Casting to a Class which is determined at run-time

Yang Meyer picture Yang Meyer · Dec 19, 2008 · Viewed 8.5k times · Source

I have a method fetchObjects(String) that is expected to return an array of Contract business objects. The className parameter tells me what kind of business objects I should return (of course this doesn't make sense in this construed case because I already said I will return Contracts, but it's basically the situation I have in my real scenario). So I get the set of entries from somewhere and load the class of the collection's entries (the type of which is specified by className).

Now I need to construct the array to return, so I use Set's toArray(T[]) method. Using reflection, I build myself an empty Contracts array. But, this gives me a value of static type Object! So next I need to cast it to the appropriate type, which in this case is Contract[] (see "asterisk-underlined" part in the listing below).

My question is: Is there a way, and how, to cast to Contract[] as I do in the listing, but determining the type of the array elements (Contract) only through className (or entriesType)? In other words, what I'd like to do is basically casting like this: (entriesType[]) valueWithStaticTypeObject, where entriesType be replaced by the class specified through the classname parameter, i.e. Contract.

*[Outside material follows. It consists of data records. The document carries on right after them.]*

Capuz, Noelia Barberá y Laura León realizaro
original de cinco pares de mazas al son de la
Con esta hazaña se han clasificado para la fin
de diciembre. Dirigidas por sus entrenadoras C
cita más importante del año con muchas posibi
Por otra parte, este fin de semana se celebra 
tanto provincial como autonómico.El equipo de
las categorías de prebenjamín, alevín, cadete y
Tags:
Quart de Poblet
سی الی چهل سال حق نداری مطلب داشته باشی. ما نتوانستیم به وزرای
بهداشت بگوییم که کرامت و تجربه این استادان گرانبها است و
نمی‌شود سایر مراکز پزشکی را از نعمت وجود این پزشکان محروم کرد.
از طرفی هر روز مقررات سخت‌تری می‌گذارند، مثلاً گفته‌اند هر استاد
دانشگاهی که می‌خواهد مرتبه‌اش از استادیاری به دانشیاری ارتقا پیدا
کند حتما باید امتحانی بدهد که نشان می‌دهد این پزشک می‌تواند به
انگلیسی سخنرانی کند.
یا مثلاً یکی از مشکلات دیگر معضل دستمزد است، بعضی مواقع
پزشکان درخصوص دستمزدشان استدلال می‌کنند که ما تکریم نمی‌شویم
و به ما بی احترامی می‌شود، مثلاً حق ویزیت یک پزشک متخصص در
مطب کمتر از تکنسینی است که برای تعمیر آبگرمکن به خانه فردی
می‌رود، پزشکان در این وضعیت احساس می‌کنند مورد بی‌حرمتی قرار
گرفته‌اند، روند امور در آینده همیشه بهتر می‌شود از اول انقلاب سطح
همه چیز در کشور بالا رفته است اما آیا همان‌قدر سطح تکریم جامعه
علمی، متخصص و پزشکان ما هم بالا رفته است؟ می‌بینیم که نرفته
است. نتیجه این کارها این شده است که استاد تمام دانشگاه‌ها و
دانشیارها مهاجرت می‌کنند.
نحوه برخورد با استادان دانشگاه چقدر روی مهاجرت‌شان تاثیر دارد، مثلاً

Is this somehow inherently impossible, or can it be done somehow? Maybe using generics?

package xx.testcode;

import java.util.HashSet;
import java.util.Set;

class TypedArrayReflection {

    public static void main(String[] args) {
        try {
            Contract[] contracts = fetchObjects("Contract");
            System.out.println(contracts.length);
        } catch (ClassNotFoundException e) {}
    }

    static Contract[] fetchObjects(String className) throws ClassNotFoundException {
        Class<?> entriesType = Class.forName("xx.testcode."+className);
        Set<?> entries = ObjectManager.getEntrySet(className); 
        return entries.toArray( 
                (Contract[]) java.lang.reflect.Array.newInstance(
                /********/          entriesType, entries.size()) );
    }
}

class Contract { } // business object

class ObjectManager {
    static Set<?> getEntrySet(String className) {
        if (className.equals("Contract"))
            return new HashSet<Contract>();
        return null; // Error
    }
}

Thanks.


Update: Using the type-safe method toArray, taken from CodeIdol, I updated my fetchObjects method thus:

static Contract[] fetchObjects(String className) throws ClassNotFoundException {
    Class<?> entriesType = Class.forName("xx.testcode."+className);
    Set<?> entries = ObjectManager.getEntrySet(className);
    return toArray(entries, entriesType); // compile error
    // -> "method not applicable for (Set<capture#3-of ?>, Class<capture#4-of ?>)"
}

public static <T> T[] toArray(Collection<T> c, Class<T> k) {
    T[] a = (T[]) java.lang.reflect.Array.newInstance(k, c.size());
    int i = 0;
    for (T x : c)
        a[i++] = x;
    return a;
}

What do I need to do to get rid of the compiler error quoted in the comment? Do I absolutely have to specify Set<Contract> in the return type of my getEntrySet method so that this can work? Thanks for any pointers.

Answer

Dennis C picture Dennis C · Dec 19, 2008

You may use the class as the parameter rather then the class name.

   static <T extends Contract> T[] buildArray(Class<T> clazz){
     ArrayList<T> l=new ArrayList<T>();
     return l.toArray((T[]) java.lang.reflect.Array.newInstance(clazz, l.size()));
   }

EDIT: (after read Yang comment)

No, You cannot use generic type with the value of a variable.